I left the new family to their own devices on Saturday morning, when Stephan's mom whisked me away for an adventure. There is a small farm in nearby Riehen which, as I understand it, specializes in biodiversity/heritage breed conservation of berry plants. On this day, they opened their farm to the public for tasting! We could take nothing away, not even by purchase, but were welcome to taste and enjoy all we wanted.
(Somewhere therein is a metaphor for life, I'm certain.)
There were tiny strawberries with the sweet, strong flavor I remember from my childhood, from the wild plants that once grew profusely in the field near our house in New York. My mother would make the most delightful strawberry jam imaginable from what berries escaped immediate consumption.
The raspberries had clearly been the most popular among those who had come before us, but there were still plenty left for tasting, including a white variety.
Even more to my delight, though less popular in general, were the tiny black raspberries, again from my childhood; we called them "black caps."
And one more childhood memory; this one will be shared by my younger siblings, whose memories are more solid of our time in Pennsylvania.
Some fruits were new to me. A former neighbor had black and red currant bushes, but she moved soon after we became acquainted, and the bushes were cut down. This was probably my first taste of fresh currants in over 30 years. The black were my least favorite of all the tastes there, but the red and the white were exquisite.
Finally, there were the gooseberries (green) and the jostaberries (purple). Having cut my teeth on (and learned spelling from) English novels, I'd heard of gooseberries, but had never, to my knowledge, tasted one. They are delicious. The jostaberries—a somewhat complex mixture of gooseberry and black currant—tasted strange at first, but that impression soon evolved into a nice, tart flavor.
(As usual, you can click on the images to see the full version.)
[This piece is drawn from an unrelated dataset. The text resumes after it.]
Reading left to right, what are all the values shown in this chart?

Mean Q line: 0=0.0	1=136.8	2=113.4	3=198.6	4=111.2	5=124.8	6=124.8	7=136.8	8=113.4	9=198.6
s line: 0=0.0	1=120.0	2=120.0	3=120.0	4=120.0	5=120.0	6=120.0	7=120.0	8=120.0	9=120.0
Not everything was ready for tasting.
As might be expected from a farm specializing in diversity, there was no such flavor as, say, "raspberry," any more than "orange" can cover the vast spectrum of Citrus sinensis. Half the fun was moving from one bush to another apparently the same, and being surprised by the change in taste.
Over half a century I have watched our choices for food (and much else) expand astronomically, and yet at the same time contract. We can eat food from all over the world at nearly any time of the year, and appreciate ethnic recipes of which our ancestors knew nothing. Yet at the same time our choices within a particular food are narrowing, perhaps dangerously. Milk is milk, orange juice is orange juice, tomatoes are tomatoes (or red tomato-like substances in the grocery stores), hamburger is hamburger, and we know nothing of the rich variability within a single food.
My gratitude is great to the Creator who wove such diversity into his work, to the gardeners who lovingly, carefully work to nurture and extend that diversity, and the heritage breed preservationists whose efforts may allow us once again to recover the flavors that delighted our ancestors.